> Task prompt: Copy the rows below word for word, starting with the line that contains "Как включить голосовой режим?" and continuing through the line that contains "课程标准版教材配套用书". Leave the pictures out of your answer.
[Source data]
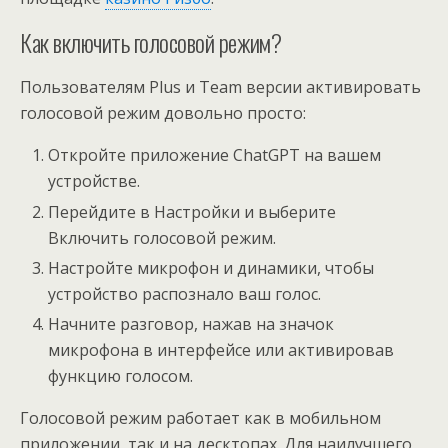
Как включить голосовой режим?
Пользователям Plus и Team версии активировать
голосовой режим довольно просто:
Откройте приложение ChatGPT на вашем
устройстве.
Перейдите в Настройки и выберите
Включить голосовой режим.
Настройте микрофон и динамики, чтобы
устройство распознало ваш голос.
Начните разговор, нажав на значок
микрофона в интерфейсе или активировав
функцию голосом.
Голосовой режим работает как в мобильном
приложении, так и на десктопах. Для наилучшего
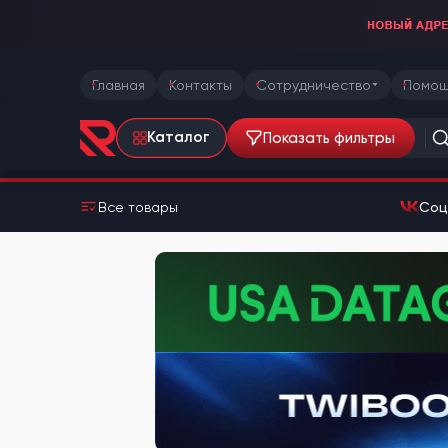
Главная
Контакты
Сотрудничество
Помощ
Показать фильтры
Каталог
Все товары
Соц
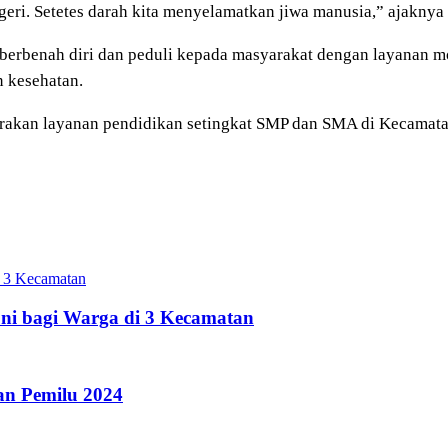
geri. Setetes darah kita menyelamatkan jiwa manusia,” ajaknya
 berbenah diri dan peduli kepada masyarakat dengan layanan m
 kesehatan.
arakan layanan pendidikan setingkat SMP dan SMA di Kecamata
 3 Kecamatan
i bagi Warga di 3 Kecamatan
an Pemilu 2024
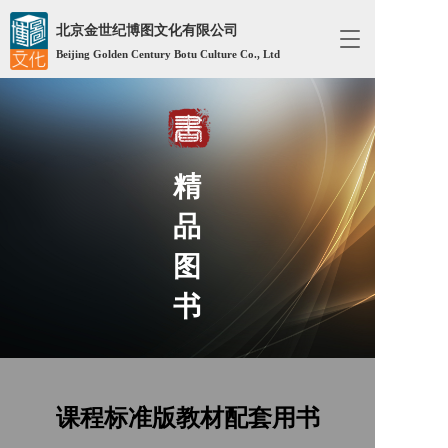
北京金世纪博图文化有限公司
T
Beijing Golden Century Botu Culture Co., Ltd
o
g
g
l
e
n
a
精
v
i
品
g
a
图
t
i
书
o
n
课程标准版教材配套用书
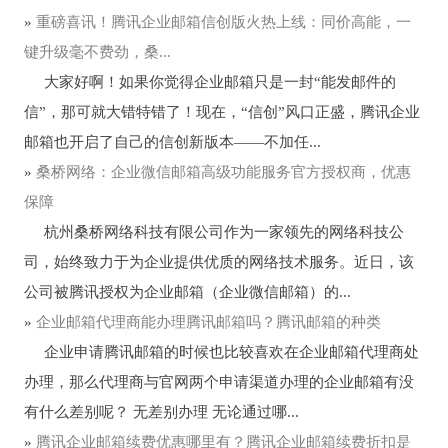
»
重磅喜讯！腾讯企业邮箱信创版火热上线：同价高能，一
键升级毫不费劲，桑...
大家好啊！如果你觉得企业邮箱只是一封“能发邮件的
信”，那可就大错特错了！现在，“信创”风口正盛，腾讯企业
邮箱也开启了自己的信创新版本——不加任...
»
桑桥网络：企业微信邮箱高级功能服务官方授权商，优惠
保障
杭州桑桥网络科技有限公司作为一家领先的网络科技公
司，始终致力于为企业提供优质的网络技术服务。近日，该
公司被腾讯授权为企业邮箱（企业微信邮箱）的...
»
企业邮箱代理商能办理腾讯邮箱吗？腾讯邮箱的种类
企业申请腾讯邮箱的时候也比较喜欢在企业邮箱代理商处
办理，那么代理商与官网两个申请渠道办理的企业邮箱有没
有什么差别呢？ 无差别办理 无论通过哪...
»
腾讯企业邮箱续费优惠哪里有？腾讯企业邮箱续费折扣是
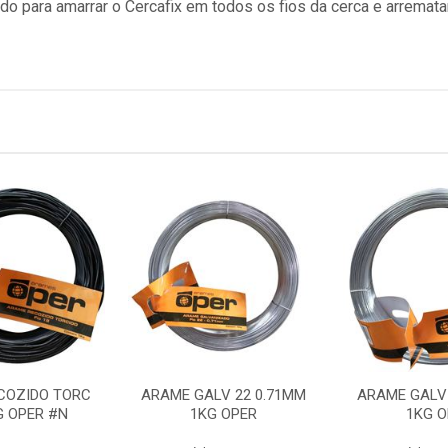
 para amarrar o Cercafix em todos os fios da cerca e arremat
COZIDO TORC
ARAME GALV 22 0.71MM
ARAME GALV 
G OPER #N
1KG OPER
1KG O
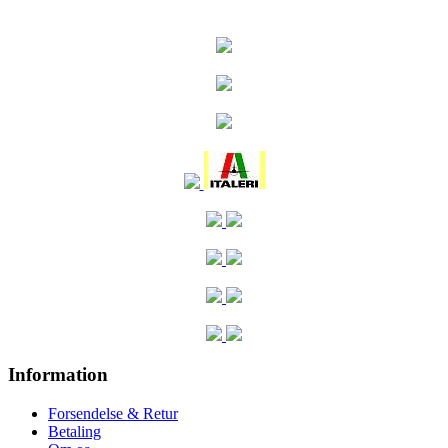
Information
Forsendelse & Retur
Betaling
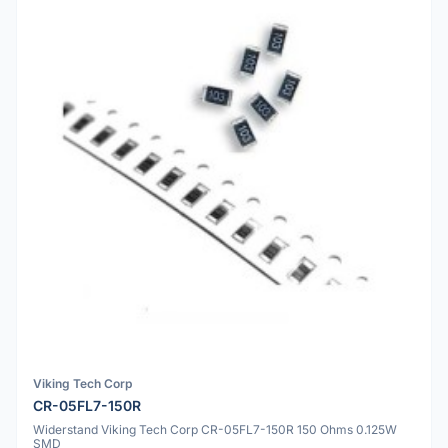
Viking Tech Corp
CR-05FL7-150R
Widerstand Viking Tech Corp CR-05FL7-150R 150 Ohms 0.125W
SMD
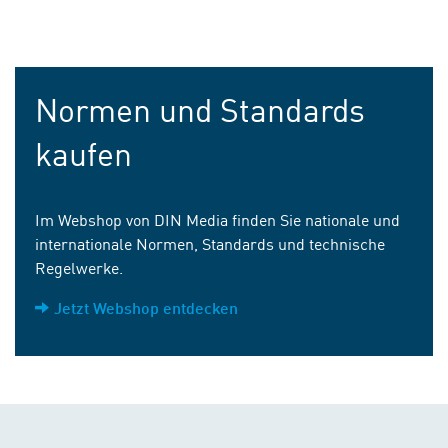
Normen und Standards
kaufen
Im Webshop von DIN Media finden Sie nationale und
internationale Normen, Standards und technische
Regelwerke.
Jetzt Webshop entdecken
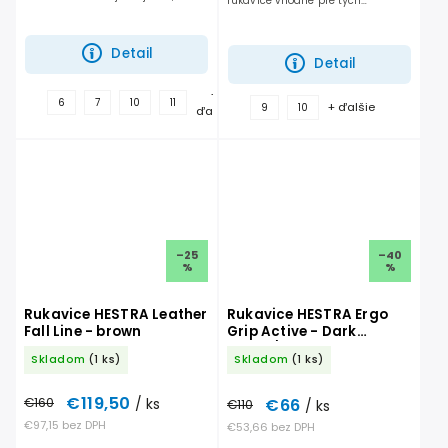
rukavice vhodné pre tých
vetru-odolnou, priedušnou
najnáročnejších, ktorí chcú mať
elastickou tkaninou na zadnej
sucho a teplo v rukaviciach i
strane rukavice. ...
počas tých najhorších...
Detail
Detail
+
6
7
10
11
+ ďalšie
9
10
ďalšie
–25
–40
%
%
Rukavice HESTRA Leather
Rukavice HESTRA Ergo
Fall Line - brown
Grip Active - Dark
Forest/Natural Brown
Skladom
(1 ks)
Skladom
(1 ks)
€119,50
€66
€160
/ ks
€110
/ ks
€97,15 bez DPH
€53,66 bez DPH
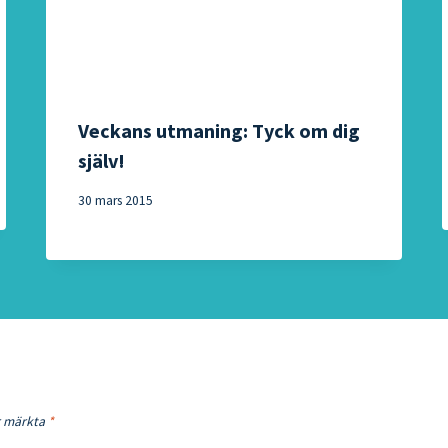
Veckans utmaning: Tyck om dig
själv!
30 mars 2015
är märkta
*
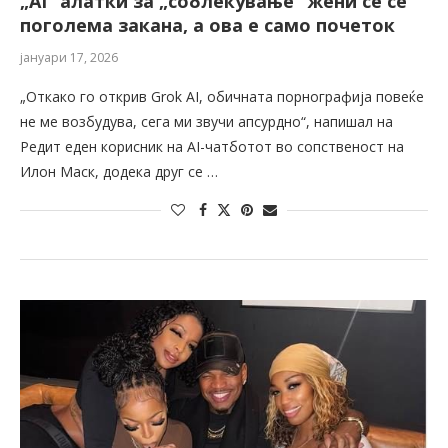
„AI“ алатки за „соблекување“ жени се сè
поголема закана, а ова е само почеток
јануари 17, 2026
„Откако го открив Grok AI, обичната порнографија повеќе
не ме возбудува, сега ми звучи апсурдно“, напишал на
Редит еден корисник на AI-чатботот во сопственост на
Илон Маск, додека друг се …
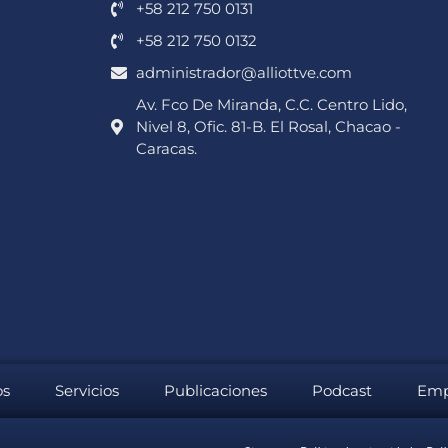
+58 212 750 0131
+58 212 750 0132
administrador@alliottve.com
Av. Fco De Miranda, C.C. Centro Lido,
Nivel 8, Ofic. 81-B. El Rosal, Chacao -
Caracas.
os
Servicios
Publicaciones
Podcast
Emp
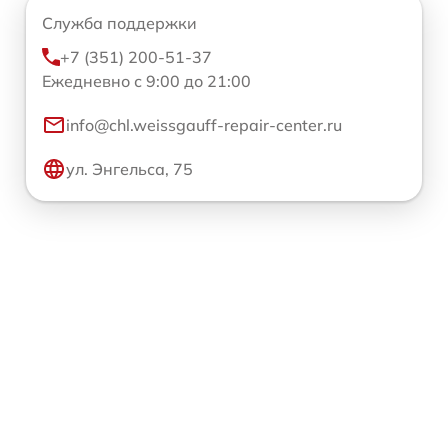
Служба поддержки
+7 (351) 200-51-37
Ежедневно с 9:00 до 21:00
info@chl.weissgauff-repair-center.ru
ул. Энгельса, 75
[/Source data]
[Source data]
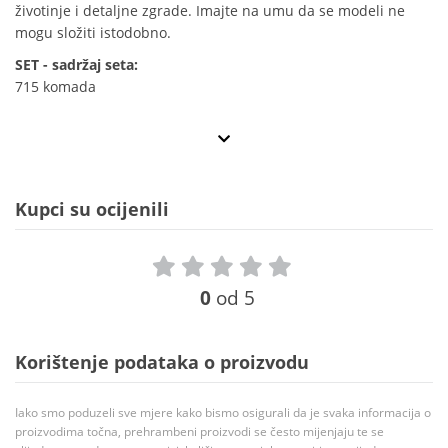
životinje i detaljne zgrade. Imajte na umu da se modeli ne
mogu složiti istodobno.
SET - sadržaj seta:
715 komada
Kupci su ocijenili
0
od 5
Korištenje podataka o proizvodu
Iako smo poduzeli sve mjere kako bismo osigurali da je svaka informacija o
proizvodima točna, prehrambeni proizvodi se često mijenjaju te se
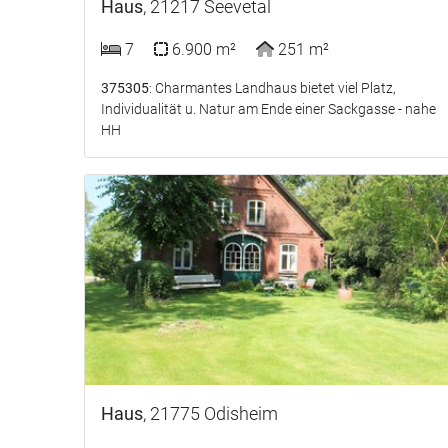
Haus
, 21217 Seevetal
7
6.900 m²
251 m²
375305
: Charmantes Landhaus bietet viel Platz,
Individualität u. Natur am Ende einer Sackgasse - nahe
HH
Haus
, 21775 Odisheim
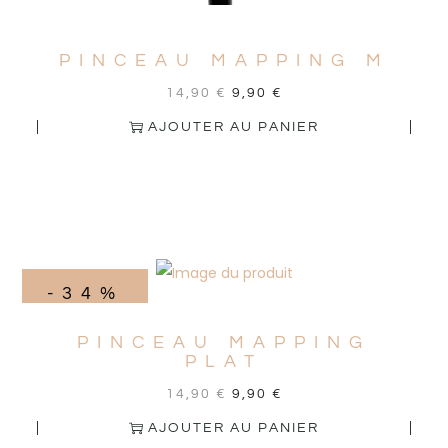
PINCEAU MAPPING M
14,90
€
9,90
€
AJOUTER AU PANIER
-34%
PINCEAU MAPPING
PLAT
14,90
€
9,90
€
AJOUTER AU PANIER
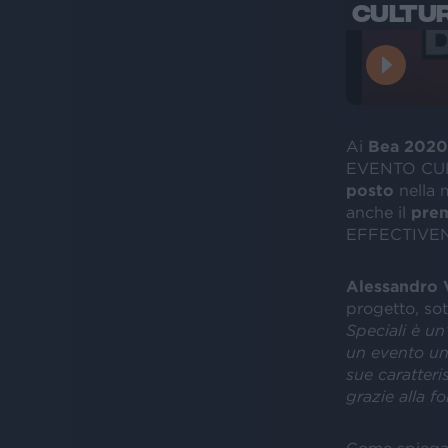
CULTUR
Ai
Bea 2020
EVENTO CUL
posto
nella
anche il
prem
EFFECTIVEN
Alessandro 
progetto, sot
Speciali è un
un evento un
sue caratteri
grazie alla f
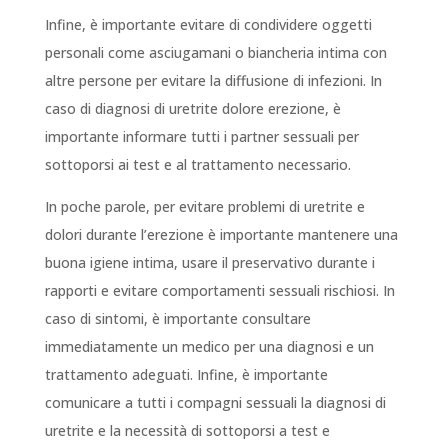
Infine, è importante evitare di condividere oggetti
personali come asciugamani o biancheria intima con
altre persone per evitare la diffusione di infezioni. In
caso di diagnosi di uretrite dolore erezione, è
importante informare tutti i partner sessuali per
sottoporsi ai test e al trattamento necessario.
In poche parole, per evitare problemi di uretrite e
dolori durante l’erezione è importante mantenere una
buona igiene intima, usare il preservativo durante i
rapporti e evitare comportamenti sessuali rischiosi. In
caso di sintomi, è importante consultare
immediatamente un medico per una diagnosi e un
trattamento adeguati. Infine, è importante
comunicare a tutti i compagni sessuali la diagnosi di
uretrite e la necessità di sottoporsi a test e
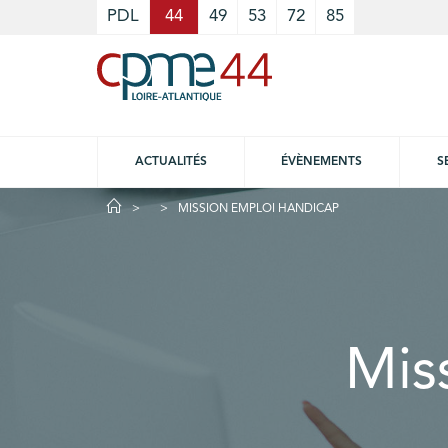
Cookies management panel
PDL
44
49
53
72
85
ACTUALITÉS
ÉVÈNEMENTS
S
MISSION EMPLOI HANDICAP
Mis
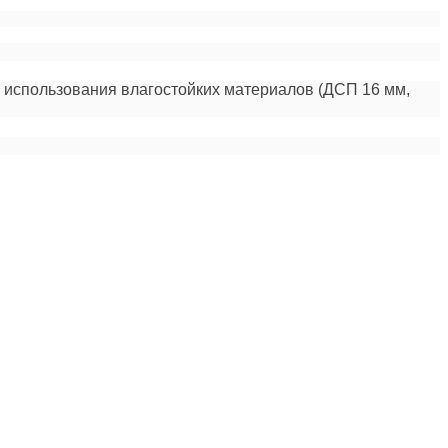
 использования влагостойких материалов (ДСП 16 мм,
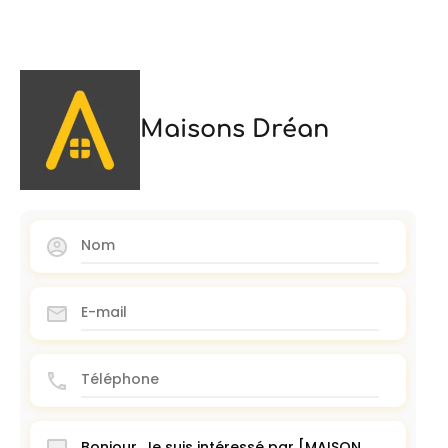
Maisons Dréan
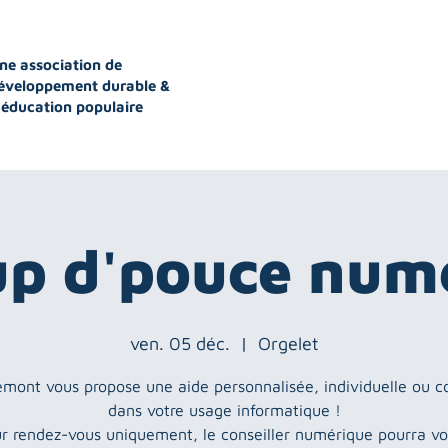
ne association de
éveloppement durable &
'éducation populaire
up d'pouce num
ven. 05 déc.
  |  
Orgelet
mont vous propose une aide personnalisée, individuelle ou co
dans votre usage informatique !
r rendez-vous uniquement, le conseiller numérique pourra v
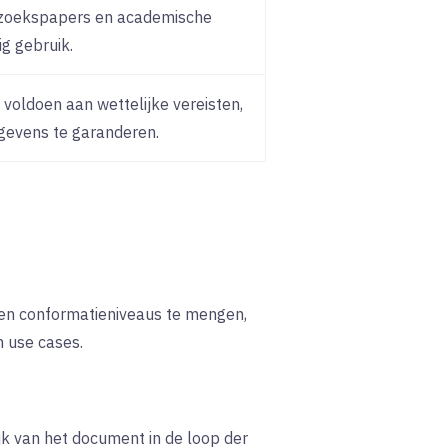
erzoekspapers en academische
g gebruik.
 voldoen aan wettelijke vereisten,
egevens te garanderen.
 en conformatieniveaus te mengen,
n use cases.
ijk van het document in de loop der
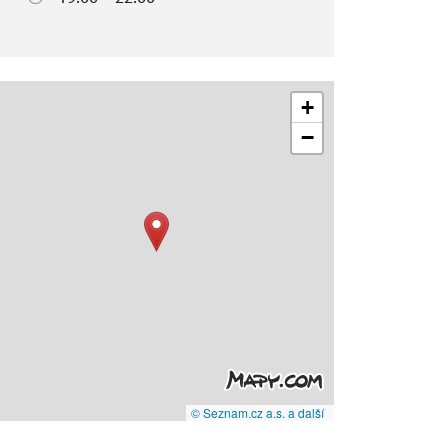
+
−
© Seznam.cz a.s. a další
[/Source data]
[Source data]
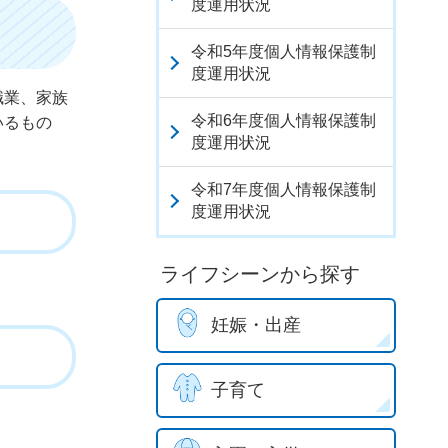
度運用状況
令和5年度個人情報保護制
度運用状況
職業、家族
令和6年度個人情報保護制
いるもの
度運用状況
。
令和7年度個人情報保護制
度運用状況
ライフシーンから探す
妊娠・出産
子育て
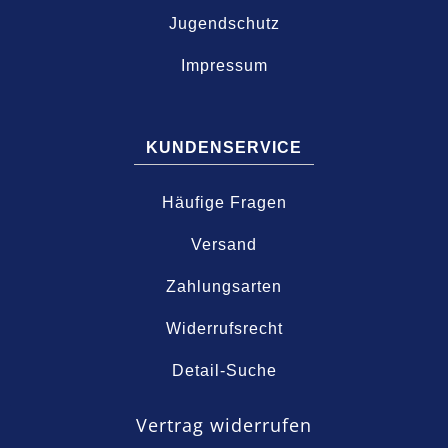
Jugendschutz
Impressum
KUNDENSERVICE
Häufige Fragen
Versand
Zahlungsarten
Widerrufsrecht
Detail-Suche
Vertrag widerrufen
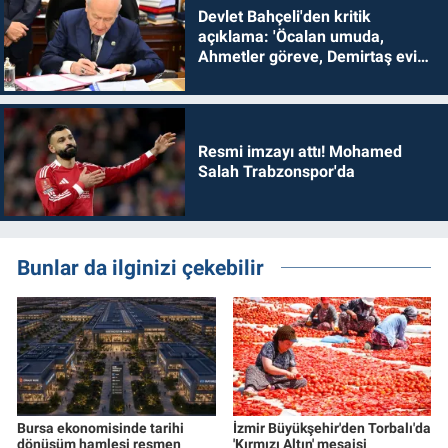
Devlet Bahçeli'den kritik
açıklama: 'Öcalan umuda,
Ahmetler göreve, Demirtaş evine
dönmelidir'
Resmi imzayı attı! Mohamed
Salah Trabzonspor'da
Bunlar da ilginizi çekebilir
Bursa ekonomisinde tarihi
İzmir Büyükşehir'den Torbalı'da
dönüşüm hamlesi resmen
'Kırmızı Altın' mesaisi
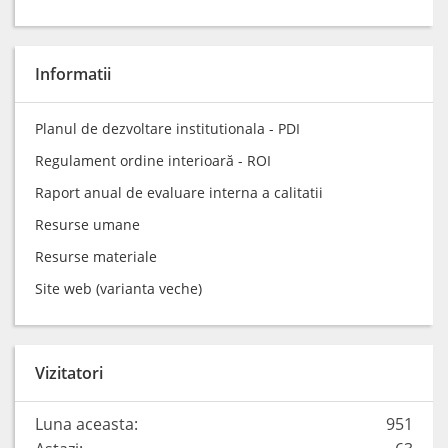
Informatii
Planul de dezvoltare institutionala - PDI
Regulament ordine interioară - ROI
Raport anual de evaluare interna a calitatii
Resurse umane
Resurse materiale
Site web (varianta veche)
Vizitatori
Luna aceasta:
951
[/Source data]
> Reply to the task:
Как включить голосовой режим?
Пользователям Plus и Team версии активировать
голосовой режим довольно просто:
Откройте приложение ChatGPT на вашем
устройстве.
Перейдите в Настройки и выберите
Включить голосовой режим.
Настройте микрофон и динамики, чтобы
устройство распознало ваш голос.
Начните разговор, нажав на значок
микрофона в интерфейсе или активировав
функцию голосом.
Голосовой режим работает как в мобильном
приложении, так и на десктопах. Для наилучшего
Главная
Контакты
Сотрудничество
Помощ
Показать фильтры
Каталог
Все товары
Соц
geri. Setetes darah kita menyelamatkan jiwa manusia,” ajaknya
 berbenah diri dan peduli kepada masyarakat dengan layanan m
 kesehatan.
arakan layanan pendidikan setingkat SMP dan SMA di Kecamata
 3 Kecamatan
i bagi Warga di 3 Kecamatan
an Pemilu 2024
北京金世纪博图文化有限公司
T
Beijing Golden Century Botu Culture Co., Ltd
o
g
g
l
e
n
a
精
v
i
品
g
a
图
t
i
书
o
n
课程标准版教材配套用书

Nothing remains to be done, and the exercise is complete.